KDEP personnel processing and taking soil samples during cleanup. Photos courtesy of KDEP.

Seven of the eight states in Region 4 decided to participate, with each state selecting two cities to sample. For example, KDEP suggested Lexington and Louisville for the Region 4 study, based on population, size and historic land use.

In April 2020, U.S. EPA Region 4 published the Urban Background study, which included the results of soil analysis from sites in Louisville and Lexington. The results showed that in general, urban concentrations are elevated when compared against a U.S. Geological Survey study of rural concentrations. However, the urban sample results are generally still below EPA recommended Residential Screening Levels.

“We were expecting the numbers to be more elevated in Louisville,” Hughes said. “We were kind of surprised to find they weren’t quite as elevated. They were rather low, (and) that’s good for obvious reasons.”

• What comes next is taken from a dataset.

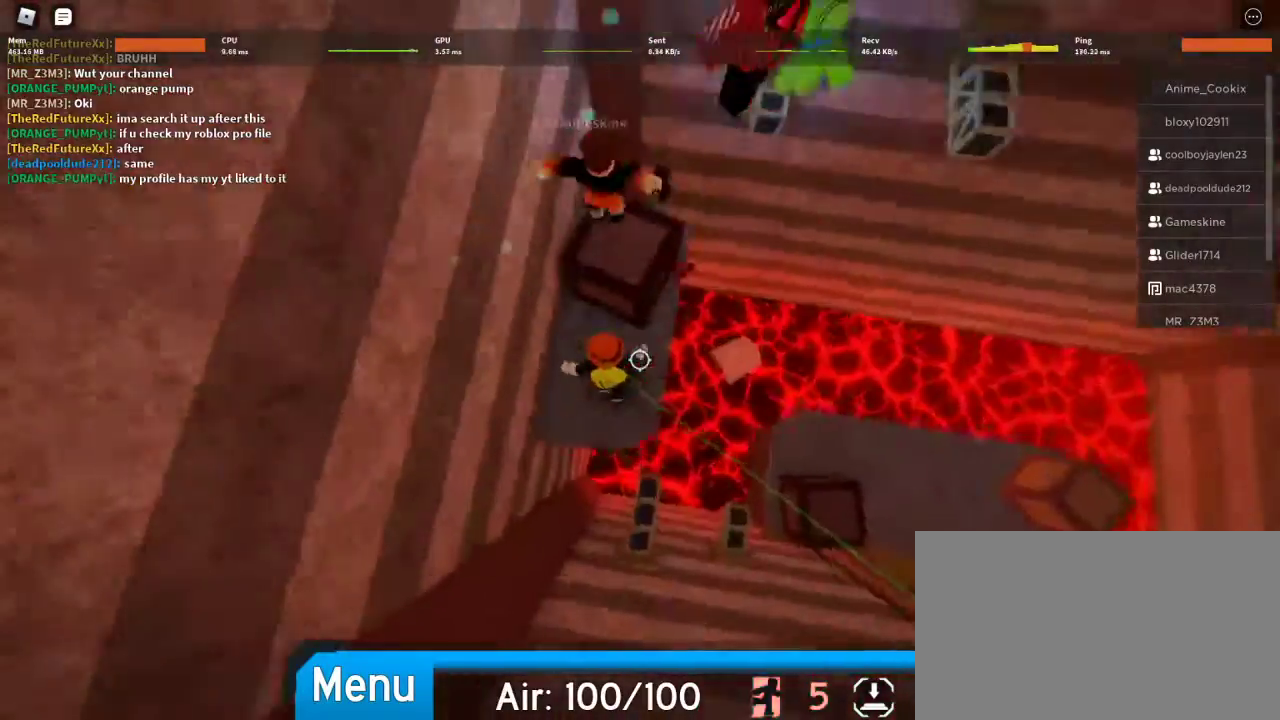
{"keys": ["space", "w"], "mouse": [], "events": [[67, "space", "up"], [467, "space", "down"]]}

The EPA recognized the study in September with a 2020 Notable National Achievement Award. Other regions, including those representing New England and the Pacific Southwest, have shown interest in participating in similar studies using the methodology developed by Region 4 and the partner states.

In addition, the University of Florida has used the methodology developed by the team to sample two additional cities, Frederick said, and two other universities — University of Memphis, Vanderbilt University — have used the data from the original study to support their environmental research efforts.

At the same time the Region 4 study was underway, KDEP decided to sample additional cities in Kentucky with the hope that this additional data would lead to a broader understanding of urban soils across the state’s geologically and geographically diverse cities.

So far, scientists from the Superfund Branch have taken samples have in Lexington, Louisville, Ashland, Owensboro, and Paducah. Final data collection in Somerset, Bowling Green, and Pikeville are pending, but on hold due to COVID-19. 

For scientists within DEP, sound decisions are best made when the data supports it. So, digging — literally — for the truth will continue.

Photo of a residential site after cleanup courtesy of KDEP. Old growth trees were not only protected, but pruned per KDEP and Department of Fish and Wildlife expert recommendations.
The site of Black Leaf Chemical after completion of remedial work. Photo courtesy of Arcadis.


About the Author

Sheri Uhlenbruch is a registered geologist in Kentucky’s Superfund Branch whose work includes remediating waste-impacted sites and working with Brownfields properties. Uhlenbruch oversaw KDEP’s drafting of the Urban Background Study. As a supervisor in the Superfund Branch, she saw opportunities to improve data related to urban backgrounds and to devise ways to better use science to support policy. In her past eight years as the branch’s Environmental Scientist Consultant, she has focused on research and developed projects that improve processflow, fill data gaps, and update policy. The Urban Background Study is a result of these efforts.